Goal of the exercise
Below are entries; copy exactly the lines from the one with "1: (200, 120)" through the one with "38: (452, 346)", both included, and leave out the rest.

Raw data
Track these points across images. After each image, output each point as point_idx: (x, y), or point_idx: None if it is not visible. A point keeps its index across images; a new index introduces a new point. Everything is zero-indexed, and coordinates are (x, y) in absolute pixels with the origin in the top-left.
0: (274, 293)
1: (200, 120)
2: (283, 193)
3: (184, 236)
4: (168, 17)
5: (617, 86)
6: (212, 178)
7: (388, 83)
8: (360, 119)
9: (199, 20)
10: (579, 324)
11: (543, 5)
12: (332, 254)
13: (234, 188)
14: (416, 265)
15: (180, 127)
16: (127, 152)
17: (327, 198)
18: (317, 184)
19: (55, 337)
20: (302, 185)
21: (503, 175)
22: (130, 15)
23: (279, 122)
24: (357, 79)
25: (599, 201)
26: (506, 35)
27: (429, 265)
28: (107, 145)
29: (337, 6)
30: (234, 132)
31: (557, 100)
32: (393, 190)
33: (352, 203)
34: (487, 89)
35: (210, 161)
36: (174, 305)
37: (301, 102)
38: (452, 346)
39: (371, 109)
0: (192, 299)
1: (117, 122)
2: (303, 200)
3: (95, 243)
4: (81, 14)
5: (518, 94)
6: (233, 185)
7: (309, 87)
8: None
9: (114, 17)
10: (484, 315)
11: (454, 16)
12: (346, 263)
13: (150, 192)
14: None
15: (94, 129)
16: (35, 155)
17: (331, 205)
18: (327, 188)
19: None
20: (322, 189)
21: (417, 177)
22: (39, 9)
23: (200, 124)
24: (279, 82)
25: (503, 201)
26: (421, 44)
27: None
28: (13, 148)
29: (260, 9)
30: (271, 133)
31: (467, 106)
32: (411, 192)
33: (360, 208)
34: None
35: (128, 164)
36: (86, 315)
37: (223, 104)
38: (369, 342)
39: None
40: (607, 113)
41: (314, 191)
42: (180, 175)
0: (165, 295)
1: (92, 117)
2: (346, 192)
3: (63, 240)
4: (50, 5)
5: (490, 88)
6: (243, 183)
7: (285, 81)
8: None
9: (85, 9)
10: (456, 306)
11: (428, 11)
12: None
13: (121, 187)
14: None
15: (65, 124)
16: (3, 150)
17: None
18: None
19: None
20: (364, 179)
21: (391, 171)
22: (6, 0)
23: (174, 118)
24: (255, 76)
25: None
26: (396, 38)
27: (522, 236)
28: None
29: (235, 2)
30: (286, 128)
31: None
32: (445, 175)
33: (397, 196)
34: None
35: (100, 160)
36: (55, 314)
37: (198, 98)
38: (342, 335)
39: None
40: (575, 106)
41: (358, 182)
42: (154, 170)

Task solution
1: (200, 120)
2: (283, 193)
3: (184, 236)
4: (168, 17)
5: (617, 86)
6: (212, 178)
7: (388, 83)
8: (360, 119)
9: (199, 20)
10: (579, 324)
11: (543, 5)
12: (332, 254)
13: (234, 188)
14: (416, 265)
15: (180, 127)
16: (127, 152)
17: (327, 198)
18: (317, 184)
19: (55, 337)
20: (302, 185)
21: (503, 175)
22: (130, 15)
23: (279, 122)
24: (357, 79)
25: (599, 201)
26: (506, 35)
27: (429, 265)
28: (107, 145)
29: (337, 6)
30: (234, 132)
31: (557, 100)
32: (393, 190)
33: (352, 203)
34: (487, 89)
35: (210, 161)
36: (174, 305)
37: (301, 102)
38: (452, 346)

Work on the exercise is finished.